Telefónica completed its departure from Central America with the sale of its mobile partnership in El Salvador to General International Telecom Limited by 144 million dollars, approximately 125 million euros.

This new operation is carried out from Telefónica Central America Inversiones, S.L., a 60% participated company by Telefónica and 40% by Multi Investment Corporation.
On the buyer’s side, the transaction has been structured by affiliates of the Atlantis Group, financial entities that financially support the acquisition by a group of Salvadoran investors with assets in that country.
60% of 125 million euros are encrypted for telephone at 75 million euros.

In its withdrawal from Central America, Telefónica has propped up 455 million euros in Costa Rica (the only subsidiary where it aglutinated 100% of the shares), some 750 million in Nicaragua, Panama and Guatemala, and 75 million in El Salvador (in all these
Countries had 60%)

Telefónica Salvadoran affiliate had been sold initially to América Móvil, a group controlled by the Mexican magnate Carlos Slim, but “After the imposition of harsh regulatory conditions, the operation was aborted,” he recalls telephone about that failed operation.
Specifically, the country’s sectoral regulator conditioned the sale to the refund of spectrum packages by Mobile America, a requirement that ended up discouraging Slim.

Telefónica had already been disposed of its subsidiaries in Guatemala, Nicaragua and Panama, for a joint price of 1,356 million dollars (1,163 million euros), of which 60% corresponded to Telefónica and therefore 814 million dollars (somewhat less
of 750 million euros).

However, Millicom International Cellular refused to execute the purchase of the subsidiary of Costa Rica that had agreed with the Spanish multinational.
Faced with this scenario, a Judicialized, Telefónica had to find another buyer, Liberty Latin America, who paid a final price of 500 million dollars that in its entirety were for Telefónica (approximately 455 million euros).
If the operation has been materialized initially with Millicom for Costa Rica, the price of that transaction would have exceeded 500 million euros.

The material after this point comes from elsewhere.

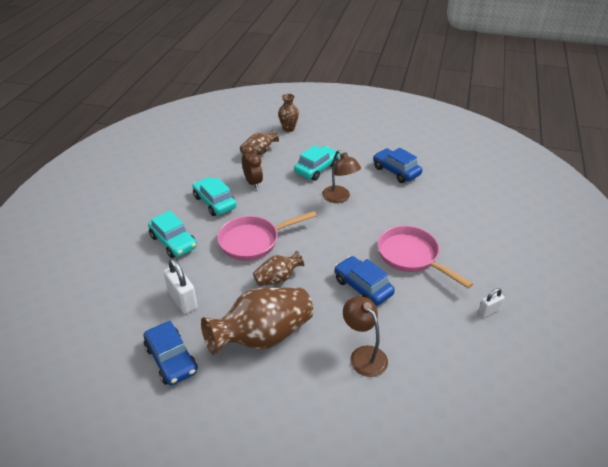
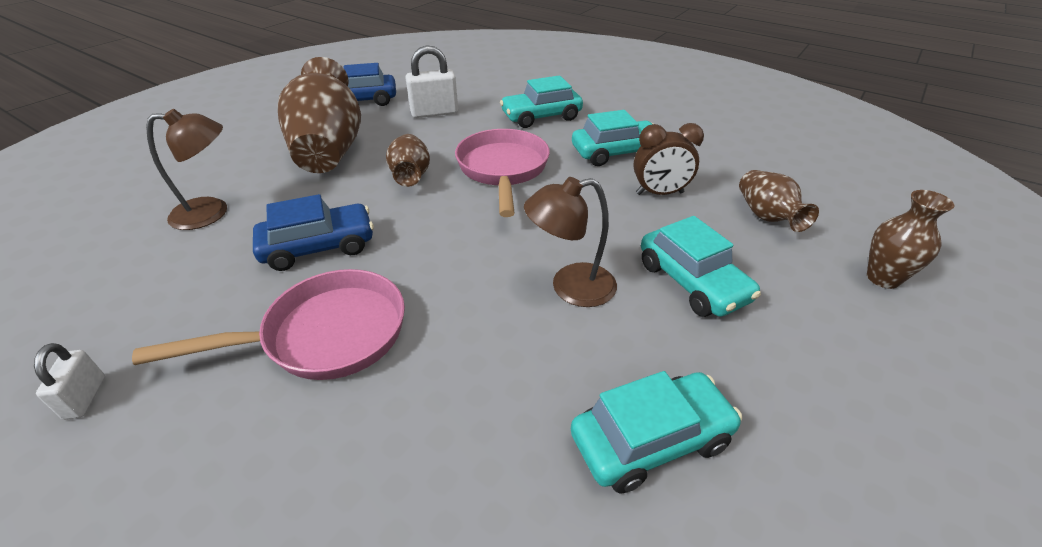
camera: 110 degrees right, 0 degrees up
blue car [373,148,422,183] -> turquoise car [571,371,742,494]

With this last sale in El Salvador, the Spanish telecommunications company leaves behind once and for all Central America.
In Costa Rica, 455 million euros was supported instead of the initial 500 million, while El Salvador will finally report another 75 million, according to his 60% participation, instead of the 166 million expected.
With respect to operations that did not come down, Telefónica has seen its forecasts are lowered by around 140 million euros.

These new 125 million euros represent a multiple of 7 times the OIBDA (similar to EBITDA) that the Salvadoran participant managed to score in 2020. For Telefónica that multiple, more often fulfills any expectation, understanding that the consensus of analysts gave
Good even the multiple of 4 for Hispanoamérica, having exceeded that data with more and also in Central America, where the ratings tend down.

In the company they are satisfied with the operation, more if possible after having suffered a pandemic that has altered the assessments to the downside.
One of the Mantras of Telefónica is to reduce risks and of course in the countries where it has disinverted.
Once again, the company chaired by José María Álvarez-Pallete has framed the operation “within the Asset Portfolio Management Policy of the Telefónica Group, based on a value-creation and optimization strategy of return on capital”.

Currently, Telefónica focus its business mainly in four markets, as has recognized Álvarez-Pallete: Spain, Brazil, Germany and the United Kingdom, where the teleco has carried out a great merger to lead the mobile market by integrating its subsidiary O2 with
Virgin, thanks to an agreement with Liberty Global.